**Exercise description**
Show every line of the data where the word "disc" can be found.

**Input**
-------

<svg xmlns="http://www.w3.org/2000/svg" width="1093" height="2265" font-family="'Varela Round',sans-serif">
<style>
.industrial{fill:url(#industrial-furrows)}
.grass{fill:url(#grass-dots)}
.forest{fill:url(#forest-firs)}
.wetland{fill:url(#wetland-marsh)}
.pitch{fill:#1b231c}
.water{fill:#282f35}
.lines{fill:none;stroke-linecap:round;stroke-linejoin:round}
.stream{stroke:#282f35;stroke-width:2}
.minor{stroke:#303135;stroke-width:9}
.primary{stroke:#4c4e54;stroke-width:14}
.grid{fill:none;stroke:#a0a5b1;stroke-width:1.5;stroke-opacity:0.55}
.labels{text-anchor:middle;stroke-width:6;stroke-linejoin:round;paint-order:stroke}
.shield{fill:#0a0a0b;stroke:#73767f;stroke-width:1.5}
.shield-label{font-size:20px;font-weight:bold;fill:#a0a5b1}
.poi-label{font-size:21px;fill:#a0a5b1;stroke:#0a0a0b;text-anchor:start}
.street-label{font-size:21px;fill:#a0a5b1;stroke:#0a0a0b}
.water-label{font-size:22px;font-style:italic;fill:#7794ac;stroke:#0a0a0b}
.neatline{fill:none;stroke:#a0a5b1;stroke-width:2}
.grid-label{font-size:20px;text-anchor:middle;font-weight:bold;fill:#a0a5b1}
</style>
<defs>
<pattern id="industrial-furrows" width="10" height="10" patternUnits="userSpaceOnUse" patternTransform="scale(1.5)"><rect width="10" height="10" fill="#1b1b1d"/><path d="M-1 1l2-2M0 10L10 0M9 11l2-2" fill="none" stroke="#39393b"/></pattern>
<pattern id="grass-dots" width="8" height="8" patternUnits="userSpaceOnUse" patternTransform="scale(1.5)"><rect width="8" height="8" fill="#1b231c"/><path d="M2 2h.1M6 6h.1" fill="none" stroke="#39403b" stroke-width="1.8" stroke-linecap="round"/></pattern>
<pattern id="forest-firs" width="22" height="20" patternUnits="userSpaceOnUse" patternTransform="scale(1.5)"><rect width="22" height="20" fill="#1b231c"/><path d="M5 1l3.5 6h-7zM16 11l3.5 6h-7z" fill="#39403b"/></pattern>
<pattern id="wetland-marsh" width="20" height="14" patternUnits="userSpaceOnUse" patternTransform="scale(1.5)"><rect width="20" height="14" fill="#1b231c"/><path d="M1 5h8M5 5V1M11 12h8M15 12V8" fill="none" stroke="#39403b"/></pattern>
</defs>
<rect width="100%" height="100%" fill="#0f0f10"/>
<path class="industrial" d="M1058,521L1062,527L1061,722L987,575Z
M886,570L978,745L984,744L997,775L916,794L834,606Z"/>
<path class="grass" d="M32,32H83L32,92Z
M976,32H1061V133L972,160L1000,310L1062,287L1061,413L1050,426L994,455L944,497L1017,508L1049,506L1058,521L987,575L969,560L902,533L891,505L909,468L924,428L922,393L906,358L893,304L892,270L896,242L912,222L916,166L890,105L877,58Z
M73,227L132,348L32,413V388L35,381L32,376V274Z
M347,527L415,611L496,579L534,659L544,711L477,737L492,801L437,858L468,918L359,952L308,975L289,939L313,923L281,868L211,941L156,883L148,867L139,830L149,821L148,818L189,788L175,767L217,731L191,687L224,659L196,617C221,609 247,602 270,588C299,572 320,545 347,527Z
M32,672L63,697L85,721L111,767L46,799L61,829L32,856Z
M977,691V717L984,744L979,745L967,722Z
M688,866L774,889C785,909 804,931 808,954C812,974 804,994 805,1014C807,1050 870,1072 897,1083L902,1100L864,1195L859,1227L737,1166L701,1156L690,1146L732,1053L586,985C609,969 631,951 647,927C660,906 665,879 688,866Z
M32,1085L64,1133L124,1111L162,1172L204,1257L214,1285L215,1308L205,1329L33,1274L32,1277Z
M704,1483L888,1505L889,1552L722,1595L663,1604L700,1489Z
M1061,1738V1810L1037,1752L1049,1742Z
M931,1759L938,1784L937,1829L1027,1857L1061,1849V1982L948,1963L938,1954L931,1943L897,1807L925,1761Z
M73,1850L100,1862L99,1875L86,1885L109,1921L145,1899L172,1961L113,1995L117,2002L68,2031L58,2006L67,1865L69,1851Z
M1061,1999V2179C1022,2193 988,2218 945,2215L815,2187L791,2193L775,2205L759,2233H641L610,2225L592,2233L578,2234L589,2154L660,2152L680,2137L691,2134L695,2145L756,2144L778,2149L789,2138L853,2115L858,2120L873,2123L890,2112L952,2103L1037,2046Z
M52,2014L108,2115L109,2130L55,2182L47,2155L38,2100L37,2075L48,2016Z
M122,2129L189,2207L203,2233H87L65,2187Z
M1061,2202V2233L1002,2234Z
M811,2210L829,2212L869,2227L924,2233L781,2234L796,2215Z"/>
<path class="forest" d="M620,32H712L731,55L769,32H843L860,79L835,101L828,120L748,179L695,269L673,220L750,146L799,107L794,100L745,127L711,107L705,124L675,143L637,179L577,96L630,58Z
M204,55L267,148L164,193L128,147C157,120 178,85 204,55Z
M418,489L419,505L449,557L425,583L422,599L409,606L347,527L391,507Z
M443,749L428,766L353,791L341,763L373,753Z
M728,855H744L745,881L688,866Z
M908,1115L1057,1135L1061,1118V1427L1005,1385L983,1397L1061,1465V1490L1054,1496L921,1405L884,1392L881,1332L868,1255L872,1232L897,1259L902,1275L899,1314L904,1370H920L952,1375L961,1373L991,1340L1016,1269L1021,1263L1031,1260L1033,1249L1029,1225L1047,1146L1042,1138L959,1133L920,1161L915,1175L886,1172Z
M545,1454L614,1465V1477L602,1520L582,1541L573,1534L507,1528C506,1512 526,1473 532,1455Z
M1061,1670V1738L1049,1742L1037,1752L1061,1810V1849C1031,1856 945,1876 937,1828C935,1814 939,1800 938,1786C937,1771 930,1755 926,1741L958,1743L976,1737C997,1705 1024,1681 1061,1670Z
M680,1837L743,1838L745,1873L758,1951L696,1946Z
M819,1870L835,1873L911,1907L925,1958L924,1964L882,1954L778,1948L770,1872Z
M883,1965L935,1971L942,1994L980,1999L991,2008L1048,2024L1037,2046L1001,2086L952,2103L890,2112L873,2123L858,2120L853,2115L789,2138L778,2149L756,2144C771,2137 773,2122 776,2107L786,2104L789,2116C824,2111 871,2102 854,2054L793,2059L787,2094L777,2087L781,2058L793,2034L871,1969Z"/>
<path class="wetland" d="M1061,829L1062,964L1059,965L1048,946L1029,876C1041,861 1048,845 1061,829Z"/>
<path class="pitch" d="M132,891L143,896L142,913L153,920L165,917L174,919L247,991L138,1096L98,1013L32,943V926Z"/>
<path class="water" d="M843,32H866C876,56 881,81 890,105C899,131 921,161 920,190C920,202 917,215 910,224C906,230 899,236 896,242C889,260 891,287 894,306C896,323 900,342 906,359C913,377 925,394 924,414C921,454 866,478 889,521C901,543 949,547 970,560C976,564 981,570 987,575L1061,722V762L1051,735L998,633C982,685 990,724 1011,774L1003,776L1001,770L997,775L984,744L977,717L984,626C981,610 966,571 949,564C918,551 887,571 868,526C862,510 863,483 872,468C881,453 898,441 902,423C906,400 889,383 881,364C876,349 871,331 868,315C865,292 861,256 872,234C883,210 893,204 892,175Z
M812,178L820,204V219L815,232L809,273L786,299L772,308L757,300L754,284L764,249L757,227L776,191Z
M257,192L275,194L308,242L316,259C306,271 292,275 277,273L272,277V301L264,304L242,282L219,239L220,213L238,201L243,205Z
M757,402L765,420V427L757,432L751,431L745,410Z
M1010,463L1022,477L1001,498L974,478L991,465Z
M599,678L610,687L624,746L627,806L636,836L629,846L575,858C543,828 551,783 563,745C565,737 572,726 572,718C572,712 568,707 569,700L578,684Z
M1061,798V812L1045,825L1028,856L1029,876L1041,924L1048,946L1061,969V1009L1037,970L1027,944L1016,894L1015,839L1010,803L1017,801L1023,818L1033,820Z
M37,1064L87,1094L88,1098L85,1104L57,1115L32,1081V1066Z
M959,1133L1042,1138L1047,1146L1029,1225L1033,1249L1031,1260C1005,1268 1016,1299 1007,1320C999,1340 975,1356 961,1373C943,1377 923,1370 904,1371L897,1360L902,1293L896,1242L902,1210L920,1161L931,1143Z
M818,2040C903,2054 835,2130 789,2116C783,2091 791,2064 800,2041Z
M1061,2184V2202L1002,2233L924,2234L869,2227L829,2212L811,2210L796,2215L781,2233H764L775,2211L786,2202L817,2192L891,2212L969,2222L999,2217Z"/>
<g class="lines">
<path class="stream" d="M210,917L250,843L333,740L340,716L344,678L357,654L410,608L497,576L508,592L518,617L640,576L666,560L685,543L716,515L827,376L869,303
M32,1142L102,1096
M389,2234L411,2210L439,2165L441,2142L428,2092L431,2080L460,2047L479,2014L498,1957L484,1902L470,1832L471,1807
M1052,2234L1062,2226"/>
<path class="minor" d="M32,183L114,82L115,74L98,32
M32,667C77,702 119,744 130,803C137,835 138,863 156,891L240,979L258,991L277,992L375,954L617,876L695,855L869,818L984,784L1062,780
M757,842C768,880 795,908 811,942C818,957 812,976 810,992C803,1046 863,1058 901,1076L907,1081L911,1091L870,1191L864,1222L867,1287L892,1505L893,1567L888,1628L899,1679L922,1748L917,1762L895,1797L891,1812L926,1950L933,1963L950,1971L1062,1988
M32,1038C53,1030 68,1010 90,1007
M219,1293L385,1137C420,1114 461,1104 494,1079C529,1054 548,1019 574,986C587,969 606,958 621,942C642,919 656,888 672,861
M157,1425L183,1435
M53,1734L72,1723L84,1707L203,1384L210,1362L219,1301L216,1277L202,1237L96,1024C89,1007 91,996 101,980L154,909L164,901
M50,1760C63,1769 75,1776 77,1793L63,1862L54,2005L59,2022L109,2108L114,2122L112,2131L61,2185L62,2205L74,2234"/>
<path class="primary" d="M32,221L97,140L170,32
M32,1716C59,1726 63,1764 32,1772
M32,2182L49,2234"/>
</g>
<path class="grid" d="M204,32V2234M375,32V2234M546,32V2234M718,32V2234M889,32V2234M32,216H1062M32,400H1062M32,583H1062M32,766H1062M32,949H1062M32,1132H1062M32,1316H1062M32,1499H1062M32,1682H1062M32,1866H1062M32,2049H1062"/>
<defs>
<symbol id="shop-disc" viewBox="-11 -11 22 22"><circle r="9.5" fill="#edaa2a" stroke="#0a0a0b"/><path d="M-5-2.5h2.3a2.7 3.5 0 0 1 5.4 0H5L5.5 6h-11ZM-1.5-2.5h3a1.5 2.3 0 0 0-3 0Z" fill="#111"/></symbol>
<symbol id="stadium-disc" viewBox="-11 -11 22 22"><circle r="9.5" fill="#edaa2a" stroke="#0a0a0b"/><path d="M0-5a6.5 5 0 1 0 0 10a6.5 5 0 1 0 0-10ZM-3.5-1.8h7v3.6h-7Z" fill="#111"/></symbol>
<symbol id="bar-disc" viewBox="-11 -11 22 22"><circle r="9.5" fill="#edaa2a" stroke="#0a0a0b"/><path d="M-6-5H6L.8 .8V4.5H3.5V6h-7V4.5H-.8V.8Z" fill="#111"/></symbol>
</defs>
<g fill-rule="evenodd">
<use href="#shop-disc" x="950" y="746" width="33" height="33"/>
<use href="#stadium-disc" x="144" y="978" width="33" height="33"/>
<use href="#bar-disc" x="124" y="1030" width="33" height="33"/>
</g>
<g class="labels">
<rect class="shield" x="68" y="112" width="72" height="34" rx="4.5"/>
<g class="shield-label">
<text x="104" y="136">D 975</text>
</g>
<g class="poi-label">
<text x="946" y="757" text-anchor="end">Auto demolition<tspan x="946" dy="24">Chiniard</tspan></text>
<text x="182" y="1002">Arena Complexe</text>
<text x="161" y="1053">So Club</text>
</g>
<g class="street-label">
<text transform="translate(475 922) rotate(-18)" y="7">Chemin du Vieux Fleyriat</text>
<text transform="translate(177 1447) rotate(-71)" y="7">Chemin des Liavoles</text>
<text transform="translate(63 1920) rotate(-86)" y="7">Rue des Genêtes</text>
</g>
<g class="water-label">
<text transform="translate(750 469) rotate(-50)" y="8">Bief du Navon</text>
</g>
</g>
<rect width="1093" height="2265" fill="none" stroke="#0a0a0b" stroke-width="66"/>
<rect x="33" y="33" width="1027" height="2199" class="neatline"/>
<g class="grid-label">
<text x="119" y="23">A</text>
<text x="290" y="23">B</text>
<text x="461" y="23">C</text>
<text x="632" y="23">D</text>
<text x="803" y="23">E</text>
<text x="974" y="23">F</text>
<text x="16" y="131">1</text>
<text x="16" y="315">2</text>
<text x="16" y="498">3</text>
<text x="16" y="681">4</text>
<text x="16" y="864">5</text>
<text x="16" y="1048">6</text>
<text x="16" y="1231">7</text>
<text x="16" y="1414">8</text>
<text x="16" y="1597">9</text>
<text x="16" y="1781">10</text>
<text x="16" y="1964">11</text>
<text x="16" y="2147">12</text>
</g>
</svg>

-------

**Your response**
<symbol id="shop-disc" viewBox="-11 -11 22 22"><circle r="9.5" fill="#edaa2a" stroke="#0a0a0b"/><path d="M-5-2.5h2.3a2.7 3.5 0 0 1 5.4 0H5L5.5 6h-11ZM-1.5-2.5h3a1.5 2.3 0 0 0-3 0Z" fill="#111"/></symbol>
<symbol id="stadium-disc" viewBox="-11 -11 22 22"><circle r="9.5" fill="#edaa2a" stroke="#0a0a0b"/><path d="M0-5a6.5 5 0 1 0 0 10a6.5 5 0 1 0 0-10ZM-3.5-1.8h7v3.6h-7Z" fill="#111"/></symbol>
<symbol id="bar-disc" viewBox="-11 -11 22 22"><circle r="9.5" fill="#edaa2a" stroke="#0a0a0b"/><path d="M-6-5H6L.8 .8V4.5H3.5V6h-7V4.5H-.8V.8Z" fill="#111"/></symbol>
<use href="#shop-disc" x="950" y="746" width="33" height="33"/>
<use href="#stadium-disc" x="144" y="978" width="33" height="33"/>
<use href="#bar-disc" x="124" y="1030" width="33" height="33"/>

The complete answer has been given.